Samenvatting
De Excel TRANSPOSE-functie "spiegelt" de oriëntatie van een bepaald bereik of array: TRANSPOSE draait een verticaal bereik naar een horizontaal bereik, en draait een horizontaal bereik naar een verticaal bereik.
Doel
Draai de oriëntatie van een reeks cellen omWinstwaarde
Een array in een nieuwe oriëntatie.Syntaxis
= TRANSPONEREN (matrix)Argumenten
- matrix : de matrix of het bereik van cellen die moeten worden getransponeerd.
Versie
Excel 2003Gebruiksopmerkingen
De functie TRANSPONEREN converteert een verticaal bereik van cellen naar een horizontaal bereik van cellen, of een horizontaal bereik van cellen naar een verticaal bereik van cellen. Met andere woorden, TRANSPOSE 'draait' de oriëntatie van een bepaald bereik of array om:
- Wanneer TRANSPOSE een verticaal bereik krijgt, converteert het dit naar een horizontaal bereik
- Wanneer TRANSPOSE een horizontaal bereik krijgt, converteert het dit naar een verticaal bereik
Wanneer array wordt getransponeerd, wordt de eerste rij de eerste kolom van de nieuwe array, de tweede rij wordt de tweede kolom van de nieuwe array, de derde rij wordt de derde kolom van de nieuwe array, enzovoort.
TRANSPOSE kan worden gebruikt met zowel bereiken als arrays.
Voorbeeld
In het getoonde voorbeeld zijn de formules in I5 en F12:
=TRANSPOSE(B5:F6) // formula in I5 =TRANSPOSE(B12:C16) // formula in F12
De getransponeerde bereiken zijn dynamisch. Als gegevens in het bronbereik veranderen, zal TRANSPOSE de gegevens in het doelbereik onmiddellijk bijwerken.
Opmerking: TRANSPONEREN neemt de opmaak niet over. In het voorbeeld zijn de doelbereiken in een aparte stap opgemaakt.
Dynamische array versus traditionele array
De bovenstaande formules zijn ingevoerd in Excel 365, dat dynamische matrixformules ondersteunt, dus er is geen speciale syntaxis vereist, TRANSPOSE werkt gewoon en de resultaten lopen automatisch over in de doelcellen. In andere versies van Excel moet TRANSPONEREN echter worden ingevoerd als een matrixformule met meerdere cellen met control + shift + enter:
- Selecteer eerst het doelbereik, dat hetzelfde aantal rijen moet hebben als het bronbereik kolommen heeft, en hetzelfde aantal kolommen als het bronbereik rijen heeft.

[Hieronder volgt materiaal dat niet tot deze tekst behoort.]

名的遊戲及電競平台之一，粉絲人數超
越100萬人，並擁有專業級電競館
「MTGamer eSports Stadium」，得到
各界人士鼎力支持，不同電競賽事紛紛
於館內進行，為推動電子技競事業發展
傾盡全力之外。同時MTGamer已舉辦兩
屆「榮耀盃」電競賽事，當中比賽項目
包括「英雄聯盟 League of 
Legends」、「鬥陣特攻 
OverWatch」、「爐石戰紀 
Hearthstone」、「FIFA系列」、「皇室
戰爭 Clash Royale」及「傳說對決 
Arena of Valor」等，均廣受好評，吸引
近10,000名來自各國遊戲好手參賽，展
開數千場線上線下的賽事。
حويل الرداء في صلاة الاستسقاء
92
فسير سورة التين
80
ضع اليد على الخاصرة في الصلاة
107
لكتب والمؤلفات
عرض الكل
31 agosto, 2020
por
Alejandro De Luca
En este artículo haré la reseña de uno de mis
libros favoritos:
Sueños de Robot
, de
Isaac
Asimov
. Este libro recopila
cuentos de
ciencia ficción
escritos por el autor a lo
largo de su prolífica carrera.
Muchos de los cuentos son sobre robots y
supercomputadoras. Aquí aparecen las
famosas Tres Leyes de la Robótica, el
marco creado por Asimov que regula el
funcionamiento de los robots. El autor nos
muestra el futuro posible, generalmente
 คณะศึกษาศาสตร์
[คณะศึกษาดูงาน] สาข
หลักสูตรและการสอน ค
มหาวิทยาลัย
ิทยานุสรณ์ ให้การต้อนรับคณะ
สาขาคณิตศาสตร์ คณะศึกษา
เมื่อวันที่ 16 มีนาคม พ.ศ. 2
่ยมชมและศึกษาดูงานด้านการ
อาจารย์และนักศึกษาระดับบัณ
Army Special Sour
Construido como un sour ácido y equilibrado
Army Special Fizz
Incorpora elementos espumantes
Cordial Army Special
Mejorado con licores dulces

- Voer de functie TRANSPONEREN in en selecteer het bronbereik als het array-argument.
- Bevestig de formule als een matrixformule met control + shift + enter.
Plak speciaal
De functie TRANSPONEREN is zinvol wanneer u een dynamische oplossing nodig heeft die wordt bijgewerkt wanneer de brongegevens veranderen. Als u echter slechts een eenmalige conversie nodig heeft, kunt u Plakken speciaal gebruiken met de optie Transponeren. Deze video behandelt de basisprincipes van Plakken speciaal.